> [QUOTED PASSAGE]
# More wasted money on this land transfer BS



## #1DEER 1-I (Sep 10, 2007)

http://www.sltrib.com/news/2275111-155/utah-lawmakers-want-500k-to-study

How about just throwing the $500,000 at schools and we'd be further ahead.


----------



## Kwalk3 (Jun 21, 2012)

Asinine. Why worry about positively impacting schools now when we can spend taxpayer dollars now to discuss a way we could possibly give to schools years down the road?


----------



## hemionus (Aug 23, 2009)

Holy shizit this aggravates me to no end. The land transfer is an absolute losing battle whether your for it or against it.

It is taxpayer money being wasted. Utah was set up on the premise that federal land would remain federal land and the State had no claim to it. It is in the enabling document and act that gave Utah it's statehood.


----------



## #1DEER 1-I (Sep 10, 2007)

hemionus said:


> Holy shizit this aggravates me to no end. The land transfer is an absolute losing battle whether your for it or against it.
> 
> It is taxpayer money being wasted. Utah was set up on the premise that federal land would remain federal land and the State had no claim to it. It is in the enabling document and act that gave Utah it's statehood.

Data records:

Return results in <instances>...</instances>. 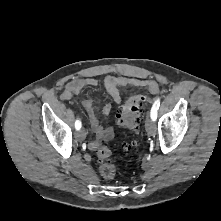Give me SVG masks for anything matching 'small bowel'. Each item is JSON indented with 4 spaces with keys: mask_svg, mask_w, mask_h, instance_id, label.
Masks as SVG:
<instances>
[{
    "mask_svg": "<svg viewBox=\"0 0 221 221\" xmlns=\"http://www.w3.org/2000/svg\"><path fill=\"white\" fill-rule=\"evenodd\" d=\"M97 84L98 81L92 77L70 81L65 85L64 91L61 94V98L63 100H69L73 96L87 89L96 87ZM128 86L130 87L147 86L151 90L156 89L154 81L144 80L135 77L107 76L103 81V87L105 89L106 94L113 101V103L117 105H120L122 102L120 88ZM84 107L86 108L89 114L92 130L95 132V137L89 142V148L91 150H96L101 142L111 139L114 135V129L112 126L103 127L99 121L100 115H109L111 113L112 103H106L102 107V109L99 110L96 103L93 100L87 99L84 101ZM118 116L119 114L117 115V120L118 123L121 125Z\"/></svg>",
    "mask_w": 221,
    "mask_h": 221,
    "instance_id": "obj_1",
    "label": "small bowel"
}]
</instances>
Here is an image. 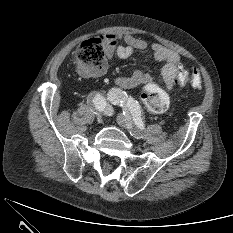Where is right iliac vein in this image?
Returning a JSON list of instances; mask_svg holds the SVG:
<instances>
[{"label":"right iliac vein","instance_id":"63e3f726","mask_svg":"<svg viewBox=\"0 0 233 233\" xmlns=\"http://www.w3.org/2000/svg\"><path fill=\"white\" fill-rule=\"evenodd\" d=\"M96 119H97V122H98V123H101V122H102L103 117H102L101 113H96Z\"/></svg>","mask_w":233,"mask_h":233}]
</instances>
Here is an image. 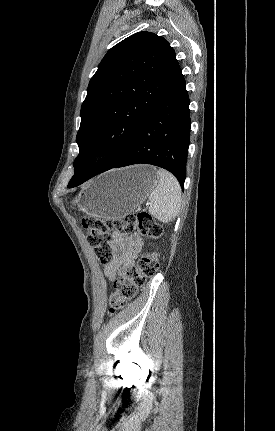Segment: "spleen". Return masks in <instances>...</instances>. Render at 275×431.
<instances>
[{
    "mask_svg": "<svg viewBox=\"0 0 275 431\" xmlns=\"http://www.w3.org/2000/svg\"><path fill=\"white\" fill-rule=\"evenodd\" d=\"M158 185L149 195V213L163 223H169L177 216L181 205V187L168 171L159 169Z\"/></svg>",
    "mask_w": 275,
    "mask_h": 431,
    "instance_id": "3e777b00",
    "label": "spleen"
}]
</instances>
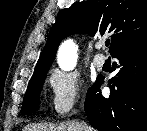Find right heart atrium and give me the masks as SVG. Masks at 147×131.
<instances>
[{
    "label": "right heart atrium",
    "instance_id": "1",
    "mask_svg": "<svg viewBox=\"0 0 147 131\" xmlns=\"http://www.w3.org/2000/svg\"><path fill=\"white\" fill-rule=\"evenodd\" d=\"M48 83L52 92V108L57 116H67L80 102L83 82L75 72L51 71Z\"/></svg>",
    "mask_w": 147,
    "mask_h": 131
}]
</instances>
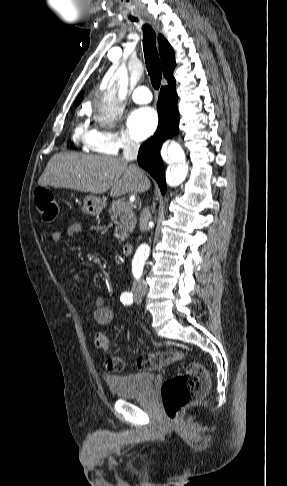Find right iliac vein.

> [REQUIREMENTS] Echo the part of the land transfer thread between "## Kwalk3 (Jun" and "(Aug 23, 2009)", inclusive.

> [SOLUTION TO THIS EXERCISE]
## Kwalk3 (Jun 21, 2012)

Asinine. Why worry about positively impacting schools now when we can spend taxpayer dollars now to discuss a way we could possibly give to schools years down the road?


----------



## hemionus (Aug 23, 2009)